政府刀剣と姐さん+おまけ
俺―――――小竜景光は浮かれていた。舌鼓を打つ料理が猫舌ならば悲鳴を上げるような熱さであるにも関わらずものともしないほどに。
けれどそれも仕方ない。だって……。
「……美味しい」
だって目の前に、幸せそうに頬を緩ませる姐さんがいるのだから。
今日は非番で、よほどの重要案件が舞い込まない限り、一日をフリーで過ごせる珍しい日だ。
それは当然だろうと思われるかもしれないが、悲しいかな。俺の所属する部署は政府で最も忙しい部署の一つである監査部なのだ。連日徹夜に休日出勤は当たり前。ブラック本丸を摘発する前に政府内の改革を行うべきだと思う。
閑話休題。
それで俺が何に浮かれているかというと、久々の休日だからと言うわけではない。休みが久々すぎてどう過ごせばいいか分からなくて、駄目元で姐さんを食事に誘ったのだ。するとどうだろう。その日は姐さんも休みで、俺は姐さんと共に過ごすという至福のひとときを手に入れることとなったのだ。
こんなの浮かれないわけがない。浮かれすぎて約束の一時間も前に待ち合わせ場所に着いてしまったが、そんなことは些末なことだ。姐さんも十分前に来てくれたし、一時間なんて誤差だろう。
そんなわけで、俺は俺のおすすめの定食屋に姐さんを誘ったわけだが、これが大正解だった。
姐さんは食べることが大好きだ。一般的な女性の1.5倍は食べる。体を動かすのが好きで、素振りや筋トレ、刀剣男士との稽古を日課としているから、その分お腹が空くというのもあるだろうけれど。
俺のおすすめの定食屋は打刀以上の刀剣男士に人気の店で、メニューはガッツリ系が中心だ。
姐さんは食べ応えのあるメニューを好むようだったから、絶対好きだろうなと、この店にしたのだけれど、思った通り、とても喜んでくれた。
長船らしくない? 女性を連れて行く店じゃない? 俺は相手の好みに合わせるタイプの長船だから。相手が喜んでくれればそれでいいのだ。
姐さんはとんかつ定食。俺は唐揚げ定食だ。
分厚いとんかつを姐さんは嬉しそうに頬張っている。
「サクサクの衣に柔らかいお肉から溢れ出す肉汁がたまらないな。凄く美味しい」
「ふふ。気に入ってくれた?」
「ああ。キャベツはシャキシャキ。トマトも瑞々しくて新鮮で、甘みが合って美味しい。お味噌汁も具材がたっぷり入っていて、食べ応えがあっていいな」
「そう。ここの定食屋は付け合わせも侮れないんだよ」
「ああ。それにごま豆腐を使ったお味噌汁は初めて食べたけど、美味しいな。うん、良い発見が出来た」
美味しい、美味しいと言いながら食べ進めていく姐さんに、店主も嬉しそうに笑っている。

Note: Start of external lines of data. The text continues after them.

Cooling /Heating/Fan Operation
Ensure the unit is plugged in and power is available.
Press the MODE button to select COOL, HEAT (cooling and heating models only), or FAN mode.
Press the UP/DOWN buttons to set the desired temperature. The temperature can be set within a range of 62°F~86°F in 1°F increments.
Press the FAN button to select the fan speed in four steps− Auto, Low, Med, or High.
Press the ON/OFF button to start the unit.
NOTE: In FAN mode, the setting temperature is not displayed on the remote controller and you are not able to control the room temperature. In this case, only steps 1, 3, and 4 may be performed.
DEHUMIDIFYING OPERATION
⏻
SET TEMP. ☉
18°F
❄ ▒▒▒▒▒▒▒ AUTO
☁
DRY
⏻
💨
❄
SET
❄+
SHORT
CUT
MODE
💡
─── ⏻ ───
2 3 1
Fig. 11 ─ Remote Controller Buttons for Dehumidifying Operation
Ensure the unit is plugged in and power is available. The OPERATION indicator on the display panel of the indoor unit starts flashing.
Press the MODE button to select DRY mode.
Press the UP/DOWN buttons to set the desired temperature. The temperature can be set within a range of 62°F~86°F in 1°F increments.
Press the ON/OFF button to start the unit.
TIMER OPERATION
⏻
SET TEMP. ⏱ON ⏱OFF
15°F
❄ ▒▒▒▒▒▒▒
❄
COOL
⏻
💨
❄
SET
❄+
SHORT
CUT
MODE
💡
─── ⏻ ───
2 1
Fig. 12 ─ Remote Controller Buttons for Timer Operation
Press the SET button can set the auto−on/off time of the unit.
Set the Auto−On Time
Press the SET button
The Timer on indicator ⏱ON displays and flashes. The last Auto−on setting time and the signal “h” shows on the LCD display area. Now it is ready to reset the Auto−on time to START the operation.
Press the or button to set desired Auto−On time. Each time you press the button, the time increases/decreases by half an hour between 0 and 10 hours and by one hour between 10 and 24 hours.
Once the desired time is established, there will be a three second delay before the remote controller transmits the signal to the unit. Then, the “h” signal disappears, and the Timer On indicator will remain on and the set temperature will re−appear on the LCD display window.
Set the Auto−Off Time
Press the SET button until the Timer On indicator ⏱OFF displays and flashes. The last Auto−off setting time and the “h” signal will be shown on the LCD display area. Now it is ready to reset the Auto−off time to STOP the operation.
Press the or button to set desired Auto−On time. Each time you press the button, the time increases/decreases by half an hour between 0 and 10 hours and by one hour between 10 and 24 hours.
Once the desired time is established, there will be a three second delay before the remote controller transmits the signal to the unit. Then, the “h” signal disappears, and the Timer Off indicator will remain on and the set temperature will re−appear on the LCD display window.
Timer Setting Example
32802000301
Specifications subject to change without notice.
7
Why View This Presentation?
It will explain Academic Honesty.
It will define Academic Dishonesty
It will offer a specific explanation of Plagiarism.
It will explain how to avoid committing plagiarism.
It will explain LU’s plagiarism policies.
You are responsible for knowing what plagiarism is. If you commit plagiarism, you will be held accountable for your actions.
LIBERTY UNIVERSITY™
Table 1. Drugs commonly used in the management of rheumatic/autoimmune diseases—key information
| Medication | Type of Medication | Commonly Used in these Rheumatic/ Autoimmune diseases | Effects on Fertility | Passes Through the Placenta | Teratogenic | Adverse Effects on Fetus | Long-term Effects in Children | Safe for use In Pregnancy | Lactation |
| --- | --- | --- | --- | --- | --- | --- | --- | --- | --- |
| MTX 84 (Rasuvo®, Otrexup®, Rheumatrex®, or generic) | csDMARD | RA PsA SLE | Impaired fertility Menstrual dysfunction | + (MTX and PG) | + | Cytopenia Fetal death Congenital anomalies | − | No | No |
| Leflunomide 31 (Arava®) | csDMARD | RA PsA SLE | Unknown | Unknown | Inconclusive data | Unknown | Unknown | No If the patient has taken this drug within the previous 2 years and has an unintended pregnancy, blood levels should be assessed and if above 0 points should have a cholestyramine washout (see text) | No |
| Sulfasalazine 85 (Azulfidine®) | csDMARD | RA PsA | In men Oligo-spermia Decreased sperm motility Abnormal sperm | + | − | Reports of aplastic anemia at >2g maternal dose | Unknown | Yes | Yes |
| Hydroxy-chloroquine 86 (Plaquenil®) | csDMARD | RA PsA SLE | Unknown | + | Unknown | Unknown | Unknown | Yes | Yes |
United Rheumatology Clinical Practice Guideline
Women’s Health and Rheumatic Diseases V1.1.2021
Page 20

自分の作ったものを綺麗に、嬉しそうに食べてくれたら嬉しいよね。しかも、至福と言わんばかりの美味しそうな顔をされたらたまらない。見ているこっちも幸せだ。
「今日は連れてきてくれてありがとう、小竜」
「俺が一緒にご飯を食べたかっただけだよ」
「“だけ”じゃない。美味しいものを一緒に美味しいと言って食べられるのは、とても幸せなことだよ。私は今、とても幸せだ。だから、本当にありがとう」
「―――――、」
息が、止まりかけた。いや、冗談ではなく。
俺、口説かれてる???
姐さんはきっとそんなことこれっぽっちも思っていないだろうけれど、待って??? ただの日常会話が口説き文句にしか思えない姐さんマジ姐さん。
「食べ応えもあって、味も美味しくて、その上価格も安いなんて最高だな」
そう言って姐さんは俺が復活できないのを良いことに、お会計まで済ませてしまった。
これまさか、俺に払わせないための手口??? この人、そこら辺の長船よりよっぽどスマートじゃない???
って、そうじゃない。
「いや、姐さん!? 誘ったの俺だし、俺に払わせてよ!?」
「意外に野暮だな。また誘ってほしいから、その口実だと分からないのか?」
―――――次は私から誘うのも良いな。
なんて、くっと口角を上げる姐さんの男前さと言ったら。俺なんかでは太刀打ちできないくらいに格好良くて、俺は白旗を揚げて降伏したのだった。